A U.S. Attorney has said there’s insufficient evidence to seek criminal charges against Imperial Sugar or its executives in connection with the 2008 explosion that killed 14 workers and hospitalized 40 more. The case shows just how difficult it is to bring these sort of charges under current U.S. laws.
Edward Tarver, U.S. Attorney for the Southern District of Georgia, said there wasn’t enough evidence of intentional disregard or plain indifference to the requirements of OSHA’s general housekeeping standards to charge Imperial Sugar with a criminal violation.
Tarver said the lack of federal criminal laws “specifically addressed to the safety of workers within the sugar industry at the time of the Imperial Sugar explosion” also factored into his decision.

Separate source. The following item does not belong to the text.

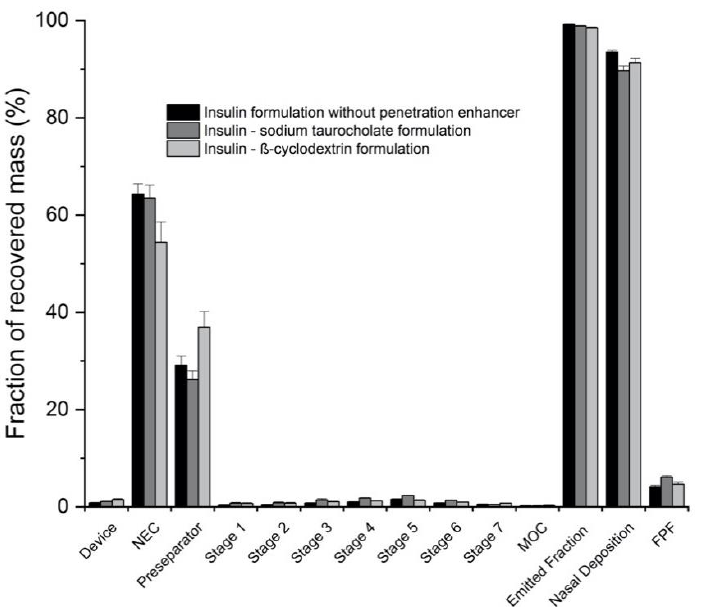
Figure 4. Results of the NGI experiments analyzing the nasal deposition of the insulin loaded SFD particles with different penetration enhancers ( n = 3).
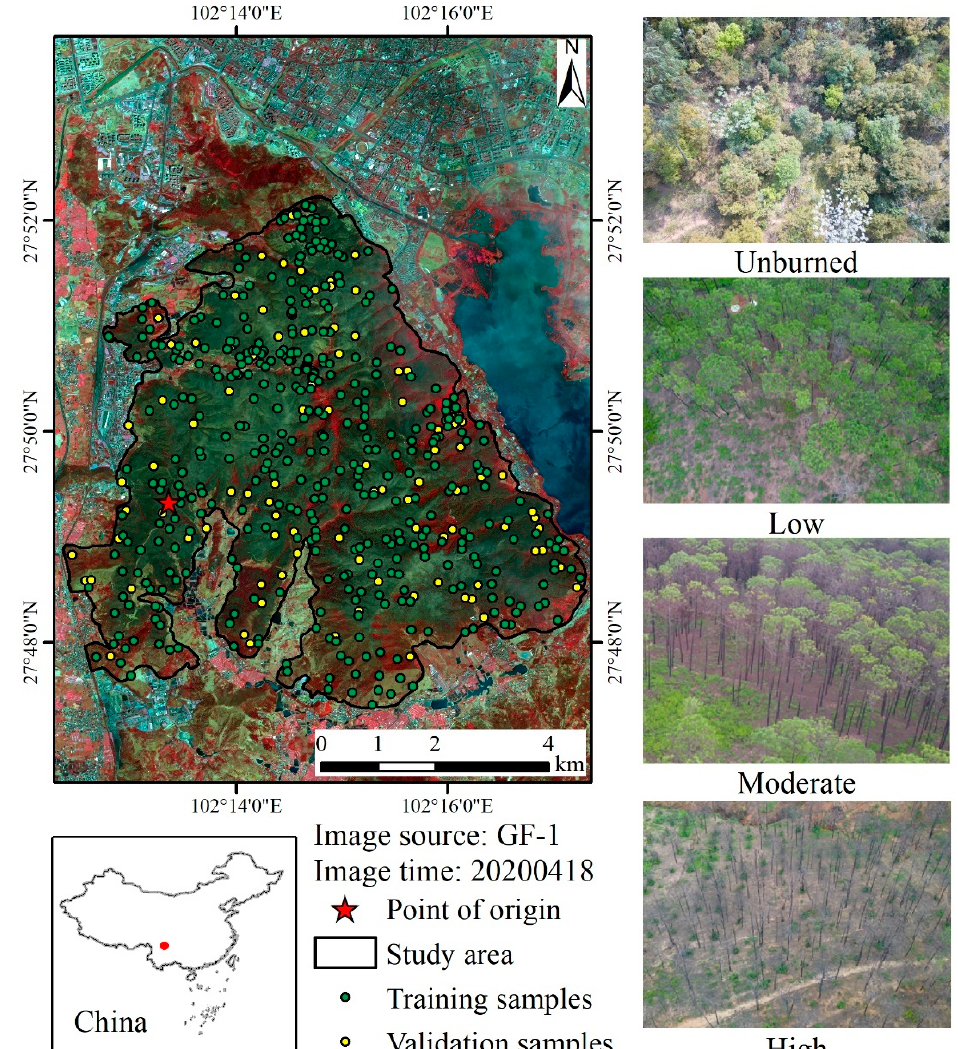
Figure 1. The location of the study area with field survey photos of different fire severity levels. The red dot indicates the location of the study area in China. The densely populated residential area of Xichang City, Liangshan Yi Autonomous Prefecture (Sichuan Province, Southwest China), is adjacent to the northern part of the study area. Due to the government’s restrictions on entering the mountain after the fire, the field photos of different fire severity classes were taken in July. The burnt understory grass had re-sprouted three months after the fire in July. Burn marks can be seen on the ground and tree trunks can be seen in the low severity field photo. Most of the canopy (>50%) was scorched in the moderate severity field photo. Full canopy biomass was consumed in the high severity field photo.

Also, there are no felony provisions under the statute that covers OSHA housekeeping offenses. Maximum charges would be misdemeanors, with fines topping out at $500,000.
The Department of Labor requested Tarver’s office consider criminal prosecution.
OSHA issued 124 safety citations against Imperial, 118 of them categorized as willful, which means the company acted with “plain indifference to, or intentional disregard for, employee safety and health.” The original OSHA fines totaled $8.77 million, but the company settled with the federal agency for $6 million, almost a one-third reduction.
So despite OSHA’s finding of plain indifference or intentional disregard, the U.S. Attorney’s office couldn’t come to the same conclusion.
But in interviews conducted by OSHA, plant workers said they were never trained on how to escape during an emergency, according to The Savannah Morning News.
Investigations by OSHA, the U.S. Chemical Safety board and the Bureau of Alcohol, Tobacco, Firearms and Explosives all reached similar conclusions: Sugar dust, suspended in the air, was the fuel for the explosion, which could have been prevented.
Imperial still faces civil lawsuits.
The company was purchased in 2012 by Switzerland-based agribusiness giant Louis Drewfus Commodities.
Again this year, a bill has been introduced in Congress to require OSHA to issue an interim standard within a year based on the voluntary combustible dust standard set by the National Fire Protection Association.
OSHA issued a rule in 1987 on the handling of grain dust. The rule has been credited with reducing deaths and injuries without imposing a devastating economic burden on the grain industry.